Lors de son témoignage, le ministre Alghabra a réitéré qu’il prévoyait de renforcer ces règles dans un nouveau projet de loi, qui pourrait être déposé dès ce printemps.

Les conservateurs fédéraux et les néodémocrates conviennent que les règles doivent changer, notamment pour obliger les compagnies aériennes à indemniser automatiquement les passagers, plutôt que de les obliger à déposer d’abord une plainte lorsque leur vol est retardé ou annulé.

Le député néodémocrate Taylor Bachrach a enfin pressé les responsables d’Air Canada d’expliquer comment les passagers se sont retrouvés coincés sur le tarmac de l’aéroport de Vancouver pendant plus de 11 heures.

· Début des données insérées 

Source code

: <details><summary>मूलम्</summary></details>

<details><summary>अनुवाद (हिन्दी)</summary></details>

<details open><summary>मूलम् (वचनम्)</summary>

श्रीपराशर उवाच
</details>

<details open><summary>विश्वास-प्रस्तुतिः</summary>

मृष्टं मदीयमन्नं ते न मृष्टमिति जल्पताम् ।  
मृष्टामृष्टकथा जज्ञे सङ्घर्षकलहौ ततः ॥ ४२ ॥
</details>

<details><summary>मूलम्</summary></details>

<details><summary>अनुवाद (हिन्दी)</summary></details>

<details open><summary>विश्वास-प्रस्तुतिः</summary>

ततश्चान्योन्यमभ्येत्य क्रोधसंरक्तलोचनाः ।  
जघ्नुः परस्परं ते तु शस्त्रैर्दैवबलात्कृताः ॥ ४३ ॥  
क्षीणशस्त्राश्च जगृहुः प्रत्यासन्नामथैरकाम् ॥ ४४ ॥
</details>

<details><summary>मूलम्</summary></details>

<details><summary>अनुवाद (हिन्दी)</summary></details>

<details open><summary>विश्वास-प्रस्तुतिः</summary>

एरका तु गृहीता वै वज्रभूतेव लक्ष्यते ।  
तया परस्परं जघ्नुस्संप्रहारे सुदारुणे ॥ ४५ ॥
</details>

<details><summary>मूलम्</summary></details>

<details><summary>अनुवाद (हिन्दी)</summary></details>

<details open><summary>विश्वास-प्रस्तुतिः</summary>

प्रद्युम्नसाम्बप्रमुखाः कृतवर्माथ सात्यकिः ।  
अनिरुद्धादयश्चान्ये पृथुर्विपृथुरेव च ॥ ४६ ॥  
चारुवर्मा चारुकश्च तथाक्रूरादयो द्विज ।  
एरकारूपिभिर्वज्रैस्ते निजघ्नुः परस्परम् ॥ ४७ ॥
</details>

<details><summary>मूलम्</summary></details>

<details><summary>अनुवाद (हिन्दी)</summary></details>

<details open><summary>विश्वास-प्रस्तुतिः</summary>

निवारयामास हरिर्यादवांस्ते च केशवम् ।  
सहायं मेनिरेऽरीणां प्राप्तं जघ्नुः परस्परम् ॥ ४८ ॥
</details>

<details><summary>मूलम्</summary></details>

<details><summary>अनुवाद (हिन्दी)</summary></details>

Kevin O’Connor, vice-président du contrôle des activités des systèmes d’Air Canada, a déclaré qu’il n’y avait pas alors de façon sécuritaire de permettre aux passagers de débarquer de l’appareil. Il assure que toutes les options ont été explorées et que toutes les questions ont été posées ce jour-là.

La présidente de l’Autorité aéroportuaire de Vancouver, Tamara Vrooman, a déclaré que l’aéroport n’avait pas reçu de demande d’Air Canada pour apporter de la nourriture ou de l’eau aux passagers retenus à bord pendant onze heures. La principale demande de la compagnie aérienne était d’avoir accès à une porte de débarquement, a-t-elle soutenu.